DOI: https://doi.org/10.21954/ou.ro.000100c3
Abstract
Tuberculosis is a major global public health problem which causes millions of deaths every year. It is caused by the bacterium Mycobacterium tuberculosis, which survives and replicates within host macrophages, in which it has to overcome the effects of various DNA damaging agents in order to survive.
In bacteria, the RecA protein regulates DNA-damage repair. RecA also plays a central role in regulation of the SOS response and homologous recombination. In Mycobacterium smegmatis and Mycobacterium tuberculosis, downstream of, overlapping and co-transcribed with recA is the recX gene. Using a recA-recX deletion mutant of M. smegmatis, it has been shown that the over expression of recA is toxic in the absence of recX, suggesting that RecX plays a regulatory role on RecA.
This project is aimed at investigating the hypothesis that RecX plays a regulatory role in RecA function in Mycobacterium tuberculosis. Various in vivo and in vitro studies were carried out to test this hypothesis and characterise the nature of RecA regulation by RecX.
To investigate their mode of interaction, the purified RecX protein was used in DNA mobility shift assays to look for interactions with the M. smegmatis and M. tuberculosis recA upstream regions. No interaction was observed, suggesting that RecX does not regulate recA expression at the transcriptional level. A positive interaction was found for RecA and RecX in a yeast two-hybrid study, demonstrating a post-translational mode of interaction and regulation.

Activity:
Check each statement against the tuberculosis abstract above and answer yes or no, quoting the words that decide it: (a) In the DNA mobility shift assays, purified RecX bound the recA upstream regions. (b) In a recA-recX deletion mutant of M. smegmatis, over expression of recA proved toxic without recX. (c) A yeast two-hybrid study found a positive interaction between RecA and RecX.

Stored items from a collection:
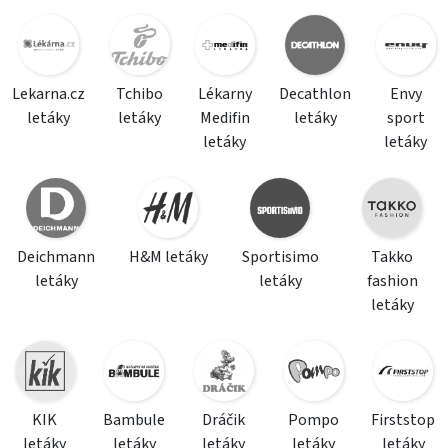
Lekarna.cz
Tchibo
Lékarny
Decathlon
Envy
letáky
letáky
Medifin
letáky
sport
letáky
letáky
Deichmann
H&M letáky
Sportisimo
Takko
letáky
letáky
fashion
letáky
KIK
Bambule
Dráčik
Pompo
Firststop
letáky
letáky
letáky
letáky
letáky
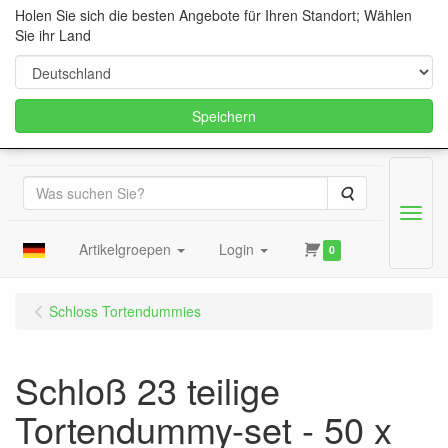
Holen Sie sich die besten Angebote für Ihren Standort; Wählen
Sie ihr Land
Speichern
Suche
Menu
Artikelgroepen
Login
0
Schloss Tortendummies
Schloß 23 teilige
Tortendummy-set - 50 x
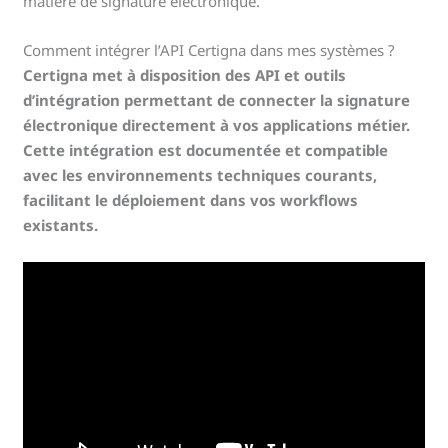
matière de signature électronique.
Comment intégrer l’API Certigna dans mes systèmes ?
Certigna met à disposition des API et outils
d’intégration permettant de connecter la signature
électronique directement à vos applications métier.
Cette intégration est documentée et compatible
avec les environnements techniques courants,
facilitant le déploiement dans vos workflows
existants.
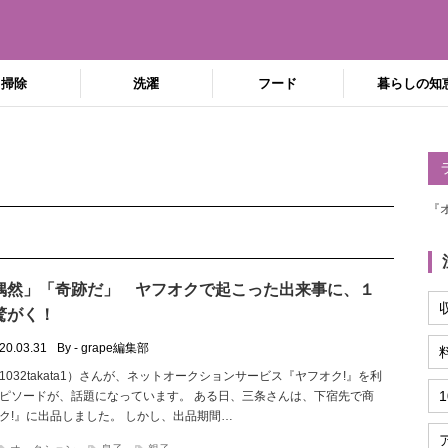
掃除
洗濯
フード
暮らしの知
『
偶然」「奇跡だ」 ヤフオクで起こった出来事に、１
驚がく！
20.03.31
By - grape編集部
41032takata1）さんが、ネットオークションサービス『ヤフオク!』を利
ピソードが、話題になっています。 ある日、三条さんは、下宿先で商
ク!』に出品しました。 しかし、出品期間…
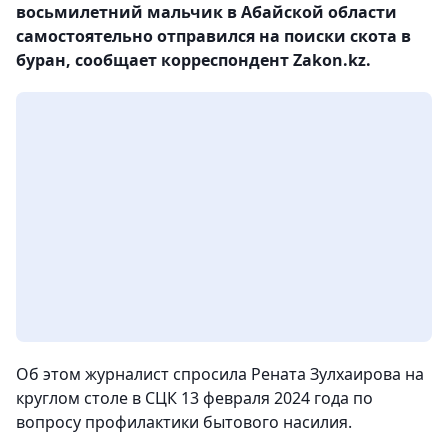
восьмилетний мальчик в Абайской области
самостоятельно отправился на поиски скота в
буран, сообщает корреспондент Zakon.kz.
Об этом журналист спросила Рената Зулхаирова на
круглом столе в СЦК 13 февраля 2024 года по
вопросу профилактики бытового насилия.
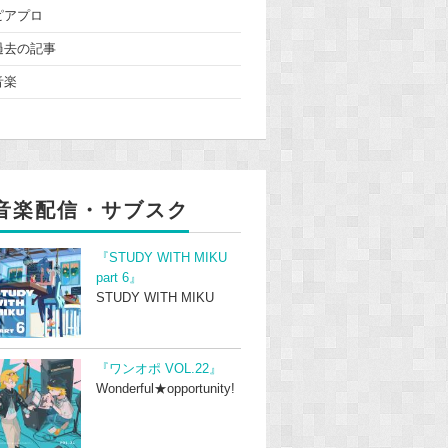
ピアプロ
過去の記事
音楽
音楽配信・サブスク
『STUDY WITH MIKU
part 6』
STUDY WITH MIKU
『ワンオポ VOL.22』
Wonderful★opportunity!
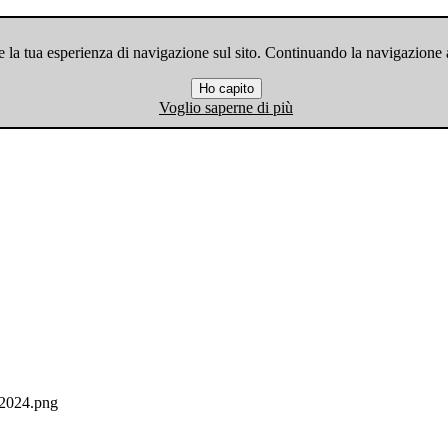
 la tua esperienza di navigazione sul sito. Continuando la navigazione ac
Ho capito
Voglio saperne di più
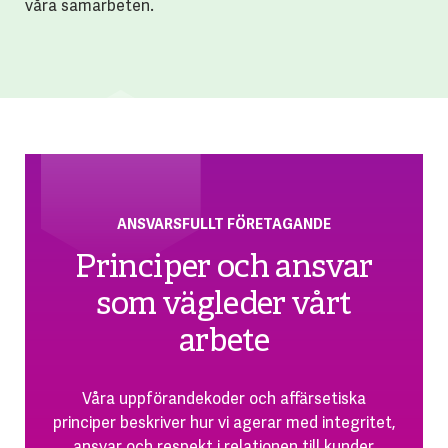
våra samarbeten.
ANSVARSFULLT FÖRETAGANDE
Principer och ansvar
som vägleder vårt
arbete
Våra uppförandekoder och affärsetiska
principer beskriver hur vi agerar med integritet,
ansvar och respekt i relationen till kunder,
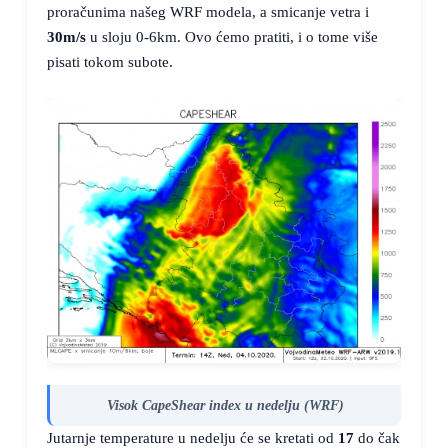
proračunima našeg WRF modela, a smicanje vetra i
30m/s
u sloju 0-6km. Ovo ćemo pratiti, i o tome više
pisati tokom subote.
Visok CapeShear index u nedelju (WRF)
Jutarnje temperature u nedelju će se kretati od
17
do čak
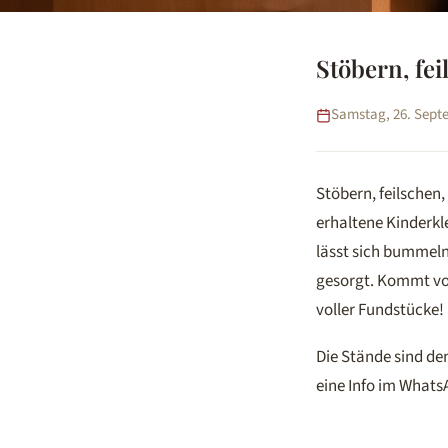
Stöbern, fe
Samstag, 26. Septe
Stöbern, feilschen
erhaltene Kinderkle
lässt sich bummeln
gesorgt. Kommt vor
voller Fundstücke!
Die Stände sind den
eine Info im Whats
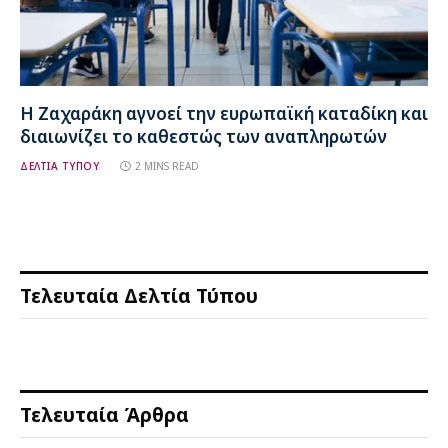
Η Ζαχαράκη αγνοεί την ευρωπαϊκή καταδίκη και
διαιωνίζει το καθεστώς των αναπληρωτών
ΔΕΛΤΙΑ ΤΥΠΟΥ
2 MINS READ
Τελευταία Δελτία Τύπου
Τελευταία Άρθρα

Solution to this exercise:
(a) No: "No interaction was observed, suggesting that RecX does not regulate recA expression at the transcriptional level."
(b) Yes: "it has been shown that the over expression of recA is toxic in the absence of recX"
(c) Yes: "A positive interaction was found for RecA and RecX in a yeast two-hybrid study"